Documentary in Spanish. The beekeeping and honey extraction is in the first 15 minutes.






From Wikipedia: "The Nahua comprise the largest indigenous group in Mexico and second largest group in El Salvador."

https://en.wikipedia.org/wiki/Nahuas

Apparently, this species, Melipona Beecheii, and the native beekeeping practice is going extinct in its native habitat of the Yucatan Peninsula, but keeping them is a popular hobby in Cuba.

https://www.npr.org/sections/thesal...bees-mysteriously-find-a-sweeter-home-in-cuba


----------



## Michael Palmer (Dec 29, 2006)

Not sure I can agree with the doom and gloom. I've seen Melipona beecheii in Mexico twice in recent years. In face I saw three species of Melipona in Veracruz, and three species of another stingless bee, Trigona in the same apiary. I've seen Melipona kept in log hives, box hives, and traditional clay hives as in the above photo. I've seen Trigona in trees and box hives. Just last week I saw species of Melipona and Trigona in Oaxaca Mexico. Also was given a Trigona honey pot from a box hive in Xochimilco, MX. The Melipona honey in Veracruz tasted of vinegar, but still interesting. The Trigona honey last week was slightly acid but delicious and sweet. Plenty of honeys from these bees being sold in the market place. Probably not all as advertised, but still, some pure Melipona honey is there. And, I believe there are now educational programs for women in the Yucatan to promote Melipona culture.

Also, I know a professor in Virginia who promotes Melipona culture in the Amazon.

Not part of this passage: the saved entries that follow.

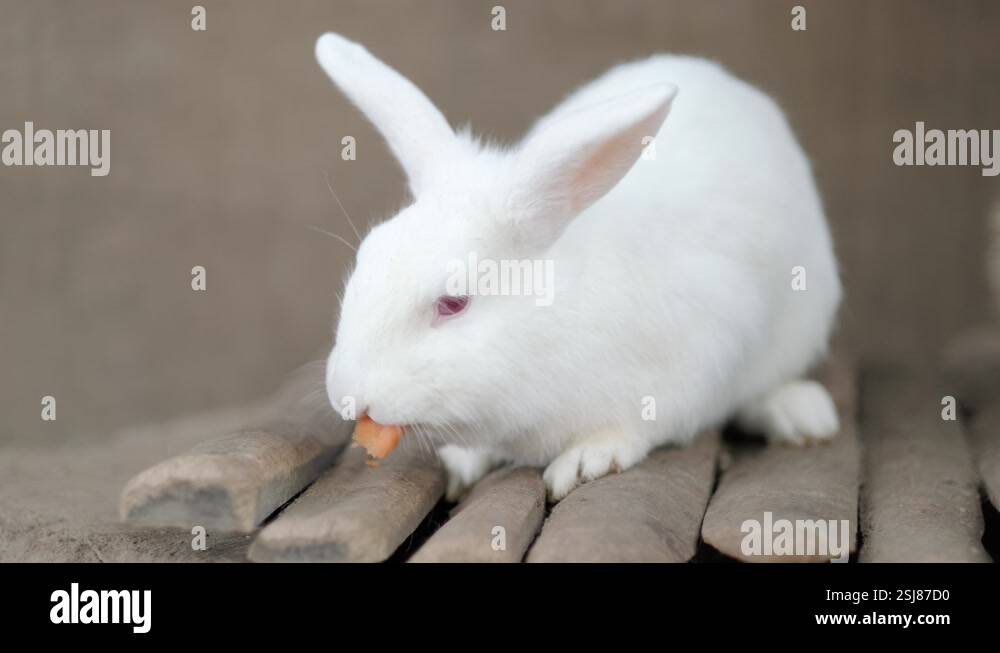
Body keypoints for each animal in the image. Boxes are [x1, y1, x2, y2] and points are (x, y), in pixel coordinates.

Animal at [316, 33, 842, 501]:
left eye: (453, 303)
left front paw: (587, 461)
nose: (347, 395)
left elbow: (636, 427)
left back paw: (802, 416)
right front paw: (462, 464)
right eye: (365, 258)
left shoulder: (692, 363)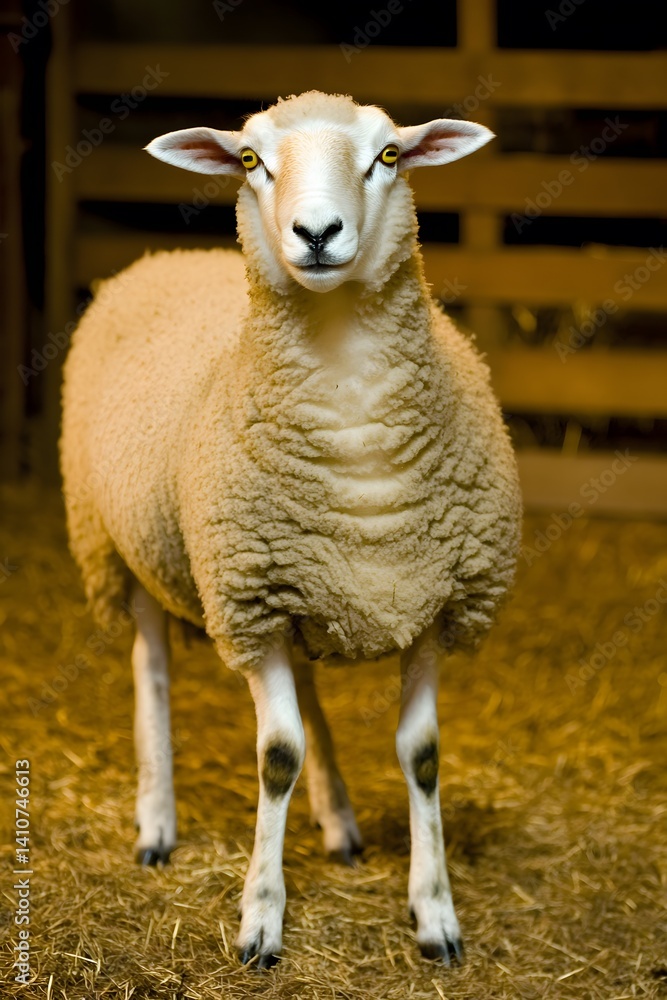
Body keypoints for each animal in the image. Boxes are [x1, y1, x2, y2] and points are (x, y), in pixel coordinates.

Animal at [60, 90, 522, 969]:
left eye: (388, 155)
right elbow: (275, 755)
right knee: (152, 673)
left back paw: (337, 820)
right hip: (122, 551)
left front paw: (435, 915)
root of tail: (165, 256)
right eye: (249, 160)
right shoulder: (249, 601)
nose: (315, 233)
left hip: (298, 588)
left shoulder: (430, 604)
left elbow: (420, 756)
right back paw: (157, 823)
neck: (357, 441)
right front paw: (260, 921)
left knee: (302, 693)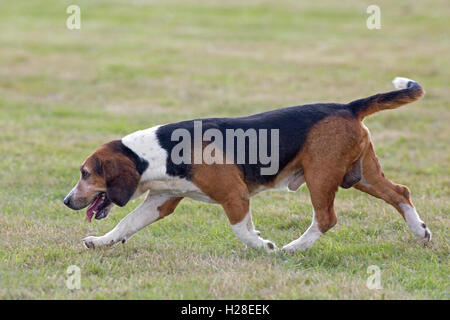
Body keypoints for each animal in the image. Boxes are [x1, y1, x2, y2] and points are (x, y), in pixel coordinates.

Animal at [63, 77, 432, 252]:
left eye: (85, 174)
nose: (66, 201)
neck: (158, 152)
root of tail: (348, 106)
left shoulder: (235, 196)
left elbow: (241, 230)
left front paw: (263, 246)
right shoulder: (161, 200)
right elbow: (126, 224)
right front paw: (100, 242)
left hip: (322, 176)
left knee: (326, 218)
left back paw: (293, 248)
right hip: (362, 176)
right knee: (401, 193)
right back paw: (421, 232)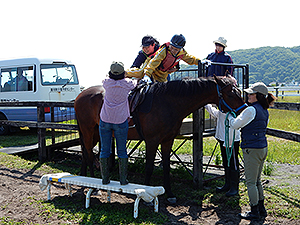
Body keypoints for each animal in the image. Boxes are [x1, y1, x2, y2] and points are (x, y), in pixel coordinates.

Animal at [74, 76, 246, 203]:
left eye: (239, 92)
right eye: (231, 94)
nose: (245, 111)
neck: (168, 102)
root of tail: (80, 96)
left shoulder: (167, 140)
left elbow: (166, 167)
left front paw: (169, 194)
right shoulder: (152, 141)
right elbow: (149, 167)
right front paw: (146, 193)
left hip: (96, 133)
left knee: (85, 155)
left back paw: (83, 178)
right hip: (88, 130)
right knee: (89, 155)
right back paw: (94, 186)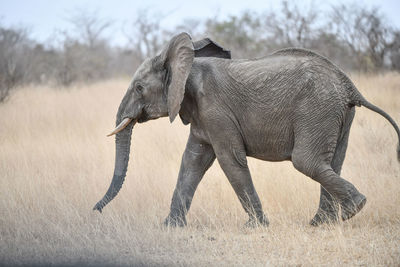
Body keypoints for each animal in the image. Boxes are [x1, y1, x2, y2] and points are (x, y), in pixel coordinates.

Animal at [94, 32, 400, 227]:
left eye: (138, 88)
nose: (95, 211)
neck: (188, 66)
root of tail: (349, 85)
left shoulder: (215, 110)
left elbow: (230, 161)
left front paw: (257, 227)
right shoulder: (203, 117)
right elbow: (192, 162)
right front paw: (169, 226)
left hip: (318, 108)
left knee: (307, 161)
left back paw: (353, 210)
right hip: (337, 113)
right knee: (332, 161)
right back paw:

He has devised a box hive that allows honey harvest without destroying the colony as is often done in the traditional clay hives, and also reduces losses to a predatory fly.


----------



## Paulzie (Feb 19, 2020)

Any idea why they are not permitted in the USA? Would another Pollinator really be a bad thing? Is there some other reason?
I had looked into these several years ago because of the "Stingless" part  
The honey is supposed to be good and different but also more watery.
I've seen a few shows about them. I'm sure theres several on Youtube


----------



## Michael Palmer (Dec 29, 2006)

Yes, thinner. I found the Melipona/Trigona honey in Veracruz...west coast of Mexico...a bit of a vinegar flavor. In Xochimilco near Mexico City the Trigona honey was sweeter.


----------



## Paulzie (Feb 19, 2020)

Been reading lots of sites on Stingless bees
Found this post - https://www.honeybeesuite.com/are-stingless-bees-moving-north/
Seems some were found in Palo Alto, CA
another story about them on that site - https://www.honeybeesuite.com/immigrant-bees-that-colonized-north-america/

Anyone on here from Palo Alto?


----------